Collected data
━━━━━━━━━━━━━━━━
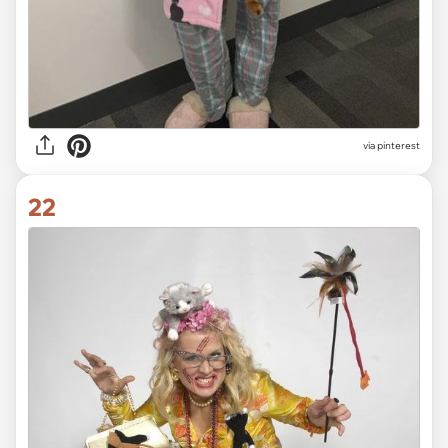
via pinterest
22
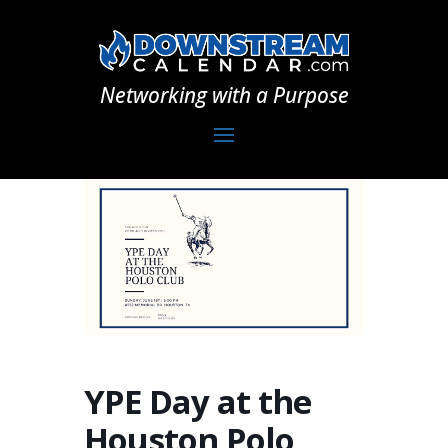
Networking with a Purpose
YPE Day at the
Houston Polo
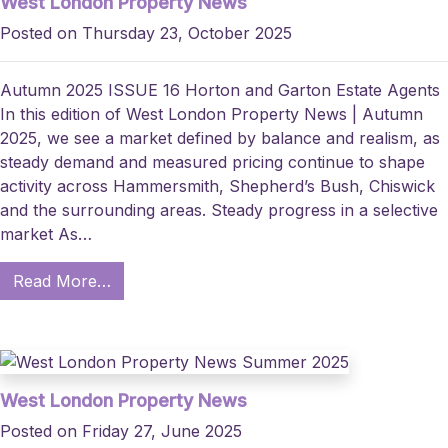
West London Property News
Posted on Thursday 23, October 2025
Autumn 2025 ISSUE 16 Horton and Garton Estate Agents
In this edition of West London Property News | Autumn
2025, we see a market defined by balance and realism, as
steady demand and measured pricing continue to shape
activity across Hammersmith, Shepherd’s Bush, Chiswick
and the surrounding areas. Steady progress in a selective
market As…
Read More…
West London Property News
Posted on Friday 27, June 2025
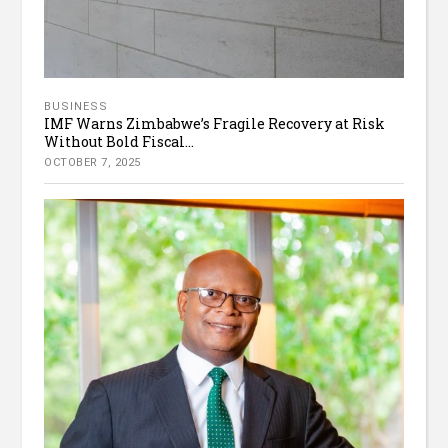
BUSINESS
IMF Warns Zimbabwe’s Fragile Recovery at Risk
Without Bold Fiscal...
OCTOBER 7, 2025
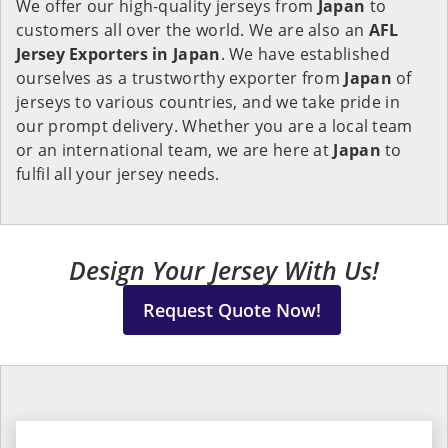
We offer our high-quality jerseys from
Japan
to
customers all over the world. We are also an
AFL
Jersey Exporters in
Japan
. We have established
ourselves as a trustworthy exporter from
Japan
of
jerseys to various countries, and we take pride in
our prompt delivery. Whether you are a local team
or an international team, we are here at
Japan
to
fulfil all your jersey needs.
Design Your Jersey With Us!
Request Quote Now!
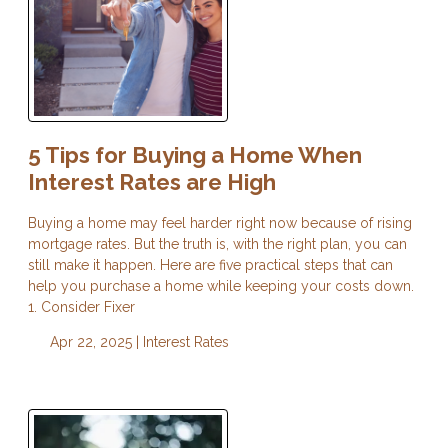
5 Tips for Buying a Home When
Interest Rates are High
Buying a home may feel harder right now because of rising
mortgage rates. But the truth is, with the right plan, you can
still make it happen. Here are five practical steps that can
help you purchase a home while keeping your costs down.
1. Consider Fixer
Apr 22, 2025 |
Interest Rates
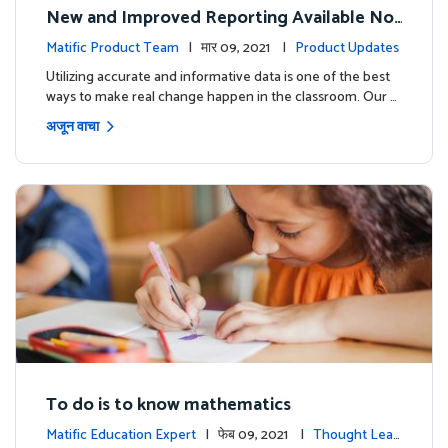
New and Improved Reporting Available No
w!
Matific Product Team
| मार 09, 2021 |
Product Updates
Utilizing accurate and informative data is one of the best
ways to make real change happen in the classroom. Our …
अजून वाचा
To do is to know mathematics
Matific Education Expert
| फेब 09, 2021 |
Thought Lead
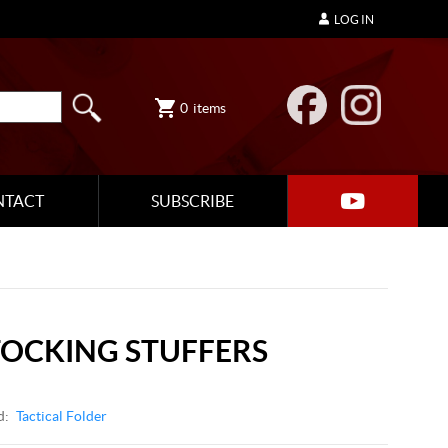
LOG IN
0
items
NTACT
SUBSCRIBE
STOCKING STUFFERS
d:
Tactical Folder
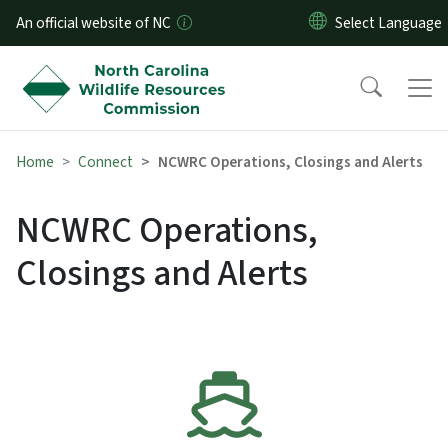
Skip to main content
An official website of NC
Home
Connect
NCWRC Operations, Closings and Alerts
NCWRC Operations,
Closings and Alerts
SVG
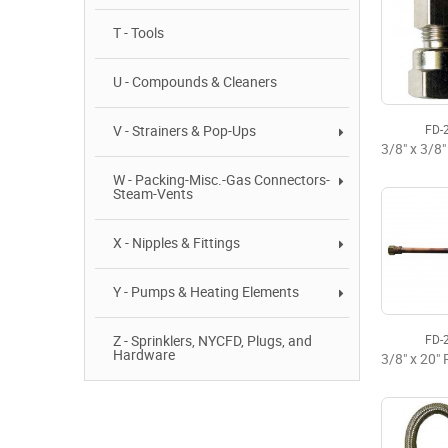
T - Tools
U - Compounds & Cleaners
V - Strainers & Pop-Ups
FD-
W - Packing-Misc.-Gas Connectors-
Steam-Vents
X - Nipples & Fittings
Y - Pumps & Heating Elements
Z - Sprinklers, NYCFD, Plugs, and
FD-
Hardware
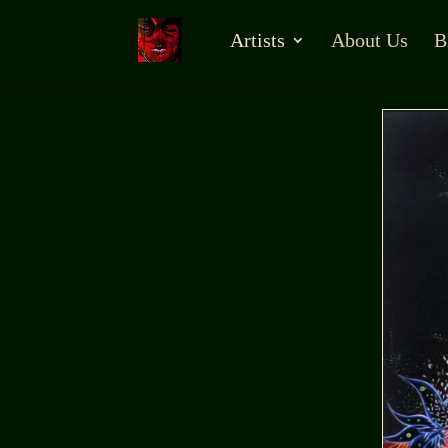
Artists
About Us
B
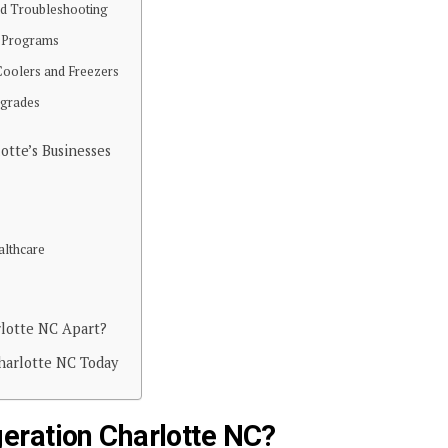
nd Troubleshooting
e Programs
 Coolers and Freezers
pgrades
lotte’s Businesses
althcare
rlotte NC Apart?
Charlotte NC Today
eration Charlotte NC?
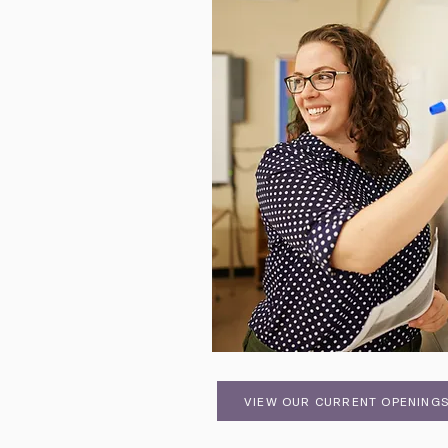
VIEW OUR CURRENT OPENING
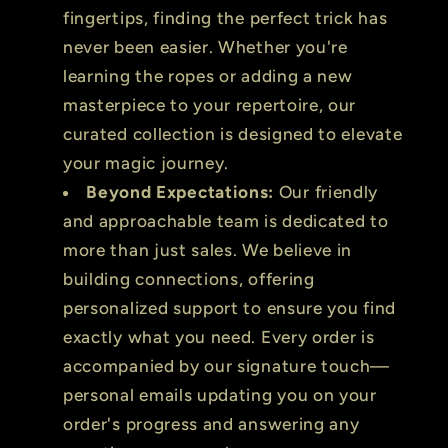
fingertips, finding the perfect trick has
never been easier. Whether you're
learning the ropes or adding a new
masterpiece to your repertoire, our
curated collection is designed to elevate
your magic journey.
Beyond Expectations:
Our friendly
and approachable team is dedicated to
more than just sales. We believe in
building connections, offering
personalized support to ensure you find
exactly what you need. Every order is
accompanied by our signature touch—
personal emails updating you on your
order's progress and answering any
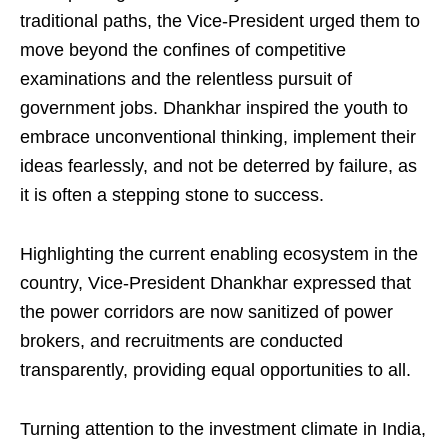
traditional paths, the Vice-President urged them to
move beyond the confines of competitive
examinations and the relentless pursuit of
government jobs. Dhankhar inspired the youth to
embrace unconventional thinking, implement their
ideas fearlessly, and not be deterred by failure, as
it is often a stepping stone to success.
Highlighting the current enabling ecosystem in the
country, Vice-President Dhankhar expressed that
the power corridors are now sanitized of power
brokers, and recruitments are conducted
transparently, providing equal opportunities to all.
Turning attention to the investment climate in India,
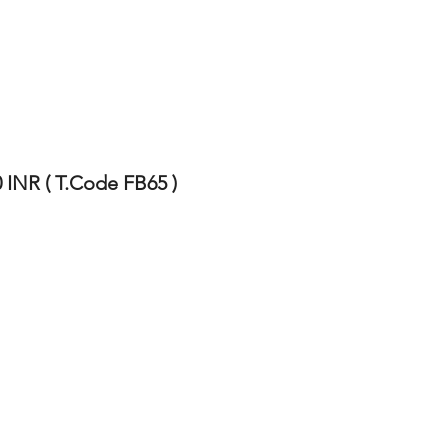
 INR ( T.Code FB65 )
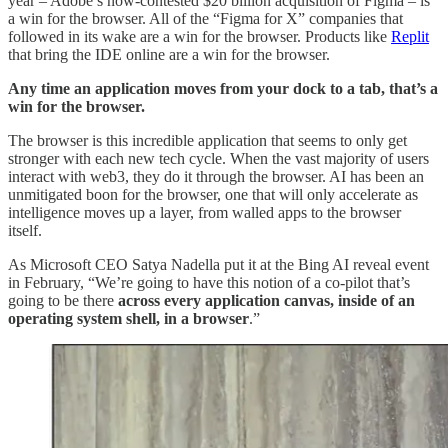
year – Adobe’s now-contested $20 billion acquisition of Figma – is
a win for the browser. All of the “Figma for X” companies that
followed in its wake are a win for the browser. Products like
Replit
that bring the IDE online are a win for the browser.
Any time an application moves from your dock to a tab, that’s a
win for the browser.
The browser is this incredible application that seems to only get
stronger with each new tech cycle. When the vast majority of users
interact with web3, they do it through the browser. AI has been an
unmitigated boon for the browser, one that will only accelerate as
intelligence moves up a layer, from walled apps to the browser
itself.
As Microsoft CEO Satya Nadella put it at the Bing AI reveal event
in February, “We’re going to have this notion of a co-pilot that’s
going to be there
across every application canvas, inside of an
operating system shell, in a browser
.”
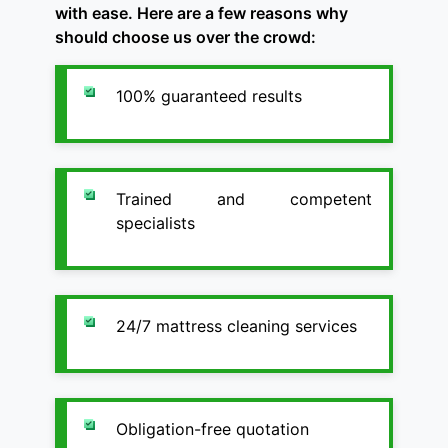
with ease. Here are a few reasons why
should choose us over the crowd:
100% guaranteed results
Trained and competent
specialists
24/7 mattress cleaning services
Obligation-free quotation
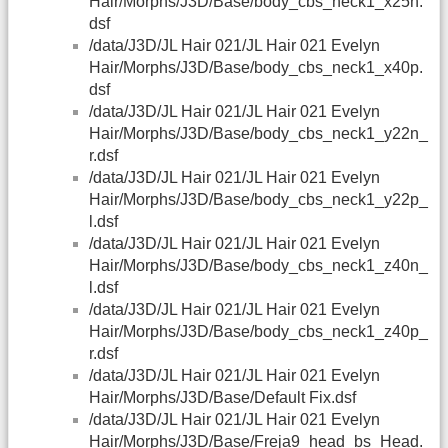
Hair/Morphs/J3D/Base/body_cbs_neck1_x25n.
dsf
/data/J3D/JL Hair 021/JL Hair 021 Evelyn
Hair/Morphs/J3D/Base/body_cbs_neck1_x40p.
dsf
/data/J3D/JL Hair 021/JL Hair 021 Evelyn
Hair/Morphs/J3D/Base/body_cbs_neck1_y22n_
r.dsf
/data/J3D/JL Hair 021/JL Hair 021 Evelyn
Hair/Morphs/J3D/Base/body_cbs_neck1_y22p_
l.dsf
/data/J3D/JL Hair 021/JL Hair 021 Evelyn
Hair/Morphs/J3D/Base/body_cbs_neck1_z40n_
l.dsf
/data/J3D/JL Hair 021/JL Hair 021 Evelyn
Hair/Morphs/J3D/Base/body_cbs_neck1_z40p_
r.dsf
/data/J3D/JL Hair 021/JL Hair 021 Evelyn
Hair/Morphs/J3D/Base/Default Fix.dsf
/data/J3D/JL Hair 021/JL Hair 021 Evelyn
Hair/Morphs/J3D/Base/Freja9_head_bs_Head.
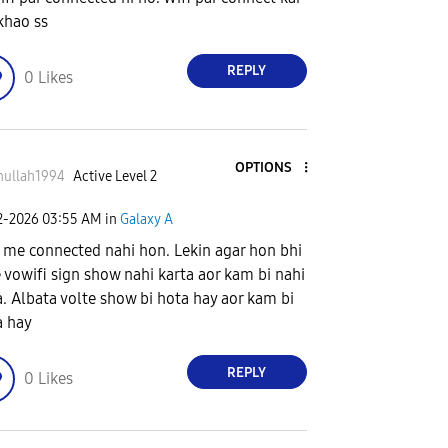
khao ss
REPLY
0
Likes
OPTIONS
nullah1994
Active Level 2
2-2026
03:55 AM
in
Galaxy A
 me connected nahi hon. Lekin agar hon bhi
e vowifi sign show nahi karta aor kam bi nahi
a. Albata volte show bi hota hay aor kam bi
a hay
REPLY
0
Likes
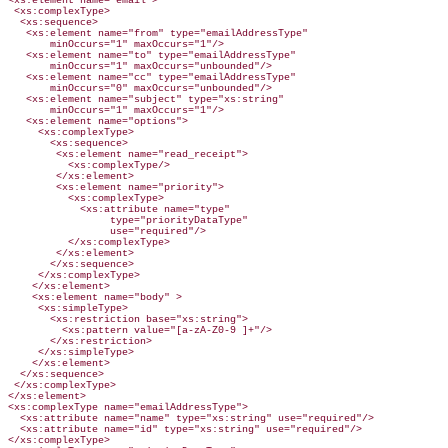
<xs:element name="email">

 <xs:complexType>

  <xs:sequence>

   <xs:element name="from" type="emailAddressType"

       minOccurs="1" maxOccurs="1"/>

   <xs:element name="to" type="emailAddressType"

       minOccurs="1" maxOccurs="unbounded"/>

   <xs:element name="cc" type="emailAddressType"

       minOccurs="0" maxOccurs="unbounded"/>

   <xs:element name="subject" type="xs:string"

       minOccurs="1" maxOccurs="1"/>

   <xs:element name="options">

     <xs:complexType>

       <xs:sequence>

        <xs:element name="read_receipt">

          <xs:complexType/>

        </xs:element>

        <xs:element name="priority">

          <xs:complexType>

            <xs:attribute name="type"

                 type="priorityDataType"

                 use="required"/>

          </xs:complexType>

        </xs:element>

       </xs:sequence>

     </xs:complexType>

    </xs:element>

    <xs:element name="body" >

     <xs:simpleType>

       <xs:restriction base="xs:string">

         <xs:pattern value="[a-zA-Z0-9 ]+"/>

       </xs:restriction>

     </xs:simpleType>

    </xs:element>

  </xs:sequence>

 </xs:complexType>

</xs:element>

<xs:complexType name="emailAddressType">

  <xs:attribute name="name" type="xs:string" use="required"/>

  <xs:attribute name="id" type="xs:string" use="required"/>

</xs:complexType>
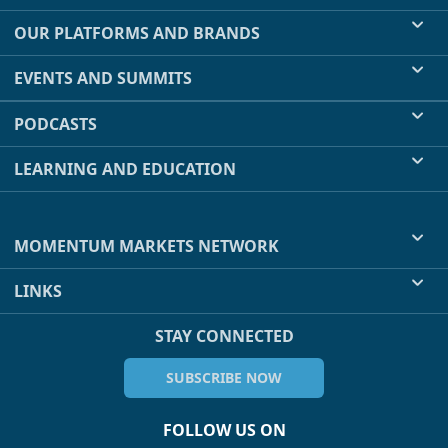
OUR PLATFORMS AND BRANDS
EVENTS AND SUMMITS
PODCASTS
LEARNING AND EDUCATION
MOMENTUM MARKETS NETWORK
LINKS
STAY CONNECTED
SUBSCRIBE NOW
FOLLOW US ON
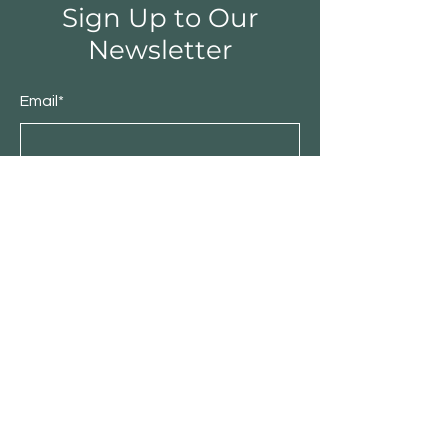
Sign Up to Our
Newsletter
Email*
Submit
Shop
Furniture
Bedroom
Living Room
Dining Room
Sale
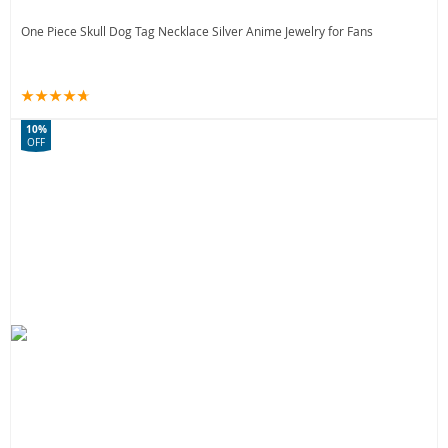
One Piece Skull Dog Tag Necklace Silver Anime Jewelry for Fans
10%
OFF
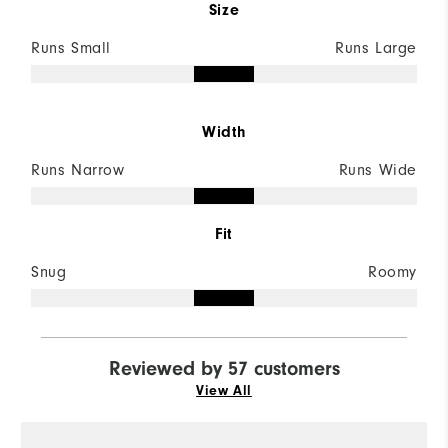
Size
Runs Small
Runs Large
Width
Runs Narrow
Runs Wide
Fit
Snug
Roomy
Reviewed by 57 customers
View All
━━━━━━━━━━━━━━━━
» WORK INSTRUCTIONS: Recast the lines from the start of the items through the line containing "Houston Polo" as a JSON list of strings, one string per line. Leave out blank lines and the pictures.

» ANSWER SECTION:
[
  "via pinterest",
  "22",
  "Networking with a Purpose",
  "YPE Day at the",
  "Houston Polo"
]